=== Task to carry out ===
Present the rows from the start through the line containing "family: Violaceae", inclusive, as a two-column CSV headed field and value. Put each row on its own line, with each entry in one quoted field and any line breaks replaced by spaces.

========

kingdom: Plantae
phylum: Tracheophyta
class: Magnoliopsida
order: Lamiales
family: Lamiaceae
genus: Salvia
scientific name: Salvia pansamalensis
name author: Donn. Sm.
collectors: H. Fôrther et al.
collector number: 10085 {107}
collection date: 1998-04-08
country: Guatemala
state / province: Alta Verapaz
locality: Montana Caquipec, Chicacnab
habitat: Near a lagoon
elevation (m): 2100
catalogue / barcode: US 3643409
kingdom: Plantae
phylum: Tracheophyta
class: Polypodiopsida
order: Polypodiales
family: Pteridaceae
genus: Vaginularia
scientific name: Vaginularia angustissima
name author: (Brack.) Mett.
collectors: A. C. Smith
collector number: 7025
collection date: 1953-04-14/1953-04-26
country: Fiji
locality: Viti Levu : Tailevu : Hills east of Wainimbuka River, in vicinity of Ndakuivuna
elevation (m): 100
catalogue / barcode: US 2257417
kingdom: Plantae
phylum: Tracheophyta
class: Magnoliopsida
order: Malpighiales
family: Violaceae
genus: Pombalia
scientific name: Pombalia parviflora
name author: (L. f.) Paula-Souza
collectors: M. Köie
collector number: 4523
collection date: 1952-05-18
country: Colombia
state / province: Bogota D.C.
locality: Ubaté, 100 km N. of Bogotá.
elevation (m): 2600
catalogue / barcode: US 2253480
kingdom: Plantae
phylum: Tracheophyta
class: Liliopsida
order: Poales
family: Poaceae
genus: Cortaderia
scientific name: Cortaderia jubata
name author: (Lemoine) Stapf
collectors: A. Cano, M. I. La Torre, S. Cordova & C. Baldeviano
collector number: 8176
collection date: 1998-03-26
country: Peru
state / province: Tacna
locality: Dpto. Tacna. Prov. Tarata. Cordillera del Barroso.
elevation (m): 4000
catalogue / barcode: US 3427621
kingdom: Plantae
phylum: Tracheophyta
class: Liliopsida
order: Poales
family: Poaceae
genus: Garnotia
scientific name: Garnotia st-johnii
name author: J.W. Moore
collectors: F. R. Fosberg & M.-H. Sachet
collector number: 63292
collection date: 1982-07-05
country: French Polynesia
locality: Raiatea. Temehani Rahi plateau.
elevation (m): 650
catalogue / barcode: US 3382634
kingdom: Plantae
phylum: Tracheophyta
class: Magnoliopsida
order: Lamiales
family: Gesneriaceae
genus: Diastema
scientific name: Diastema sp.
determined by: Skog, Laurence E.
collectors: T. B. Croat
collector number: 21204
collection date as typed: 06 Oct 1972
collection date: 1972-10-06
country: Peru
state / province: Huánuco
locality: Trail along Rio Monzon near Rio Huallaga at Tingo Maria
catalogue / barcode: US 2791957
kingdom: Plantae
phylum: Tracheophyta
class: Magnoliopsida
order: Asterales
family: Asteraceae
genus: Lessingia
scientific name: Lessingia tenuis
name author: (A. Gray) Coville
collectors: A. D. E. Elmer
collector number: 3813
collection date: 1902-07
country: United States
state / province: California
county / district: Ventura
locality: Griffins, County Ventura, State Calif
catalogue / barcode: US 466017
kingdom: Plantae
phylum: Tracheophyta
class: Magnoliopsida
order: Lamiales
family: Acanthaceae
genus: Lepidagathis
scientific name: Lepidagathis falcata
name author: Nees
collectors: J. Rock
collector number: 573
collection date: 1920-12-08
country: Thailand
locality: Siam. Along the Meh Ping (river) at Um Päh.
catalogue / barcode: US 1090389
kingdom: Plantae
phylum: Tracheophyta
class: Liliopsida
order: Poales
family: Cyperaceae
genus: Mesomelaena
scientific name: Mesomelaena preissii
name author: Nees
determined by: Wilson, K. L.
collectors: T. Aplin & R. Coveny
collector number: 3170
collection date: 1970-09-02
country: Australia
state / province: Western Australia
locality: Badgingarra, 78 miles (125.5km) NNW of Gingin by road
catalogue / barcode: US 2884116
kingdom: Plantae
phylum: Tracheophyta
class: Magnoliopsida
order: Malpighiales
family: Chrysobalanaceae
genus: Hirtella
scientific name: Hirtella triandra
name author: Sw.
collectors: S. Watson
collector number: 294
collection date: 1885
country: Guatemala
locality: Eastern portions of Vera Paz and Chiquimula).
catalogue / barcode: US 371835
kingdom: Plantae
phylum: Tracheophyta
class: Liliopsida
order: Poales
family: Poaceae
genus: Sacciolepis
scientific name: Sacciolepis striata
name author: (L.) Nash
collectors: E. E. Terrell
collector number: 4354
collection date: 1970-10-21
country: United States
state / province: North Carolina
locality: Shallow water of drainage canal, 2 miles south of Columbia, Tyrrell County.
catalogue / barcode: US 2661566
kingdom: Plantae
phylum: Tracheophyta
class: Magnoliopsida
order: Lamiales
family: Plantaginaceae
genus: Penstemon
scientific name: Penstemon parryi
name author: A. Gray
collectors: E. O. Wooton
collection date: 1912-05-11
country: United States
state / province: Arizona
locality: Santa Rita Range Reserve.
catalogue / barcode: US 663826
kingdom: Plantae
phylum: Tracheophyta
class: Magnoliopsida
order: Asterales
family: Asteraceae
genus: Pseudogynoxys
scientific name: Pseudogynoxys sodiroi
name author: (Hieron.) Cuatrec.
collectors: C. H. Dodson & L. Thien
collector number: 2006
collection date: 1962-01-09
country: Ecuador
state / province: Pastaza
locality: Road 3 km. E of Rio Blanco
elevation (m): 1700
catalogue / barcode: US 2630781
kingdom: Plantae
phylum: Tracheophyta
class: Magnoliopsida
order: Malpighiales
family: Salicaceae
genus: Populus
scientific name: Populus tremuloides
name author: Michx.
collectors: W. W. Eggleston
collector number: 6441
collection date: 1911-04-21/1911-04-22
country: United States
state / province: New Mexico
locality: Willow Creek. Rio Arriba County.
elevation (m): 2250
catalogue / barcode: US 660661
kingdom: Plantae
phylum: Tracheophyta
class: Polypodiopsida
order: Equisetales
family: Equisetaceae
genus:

========

=== Written reply ===
field,value
"kingdom:","Plantae"
"phylum:","Tracheophyta"
"class:","Magnoliopsida"
"order:","Lamiales"
"family:","Lamiaceae"
"genus:","Salvia"
"scientific name:","Salvia pansamalensis"
"name author:","Donn. Sm."
"collectors:","H. Fôrther et al."
"collector number:","10085 {107}"
"collection date:","1998-04-08"
"country:","Guatemala"
"state / province:","Alta Verapaz"
"locality:","Montana Caquipec, Chicacnab"
"habitat:","Near a lagoon"
"elevation (m):","2100"
"catalogue / barcode:","US 3643409"
"kingdom:","Plantae"
"phylum:","Tracheophyta"
"class:","Polypodiopsida"
"order:","Polypodiales"
"family:","Pteridaceae"
"genus:","Vaginularia"
"scientific name:","Vaginularia angustissima"
"name author:","(Brack.) Mett."
"collectors:","A. C. Smith"
"collector number:","7025"
"collection date:","1953-04-14/1953-04-26"
"country:","Fiji"
"locality:","Viti Levu : Tailevu : Hills east of Wainimbuka River, in vicinity of Ndakuivuna"
"elevation (m):","100"
"catalogue / barcode:","US 2257417"
"kingdom:","Plantae"
"phylum:","Tracheophyta"
"class:","Magnoliopsida"
"order:","Malpighiales"
"family:","Violaceae"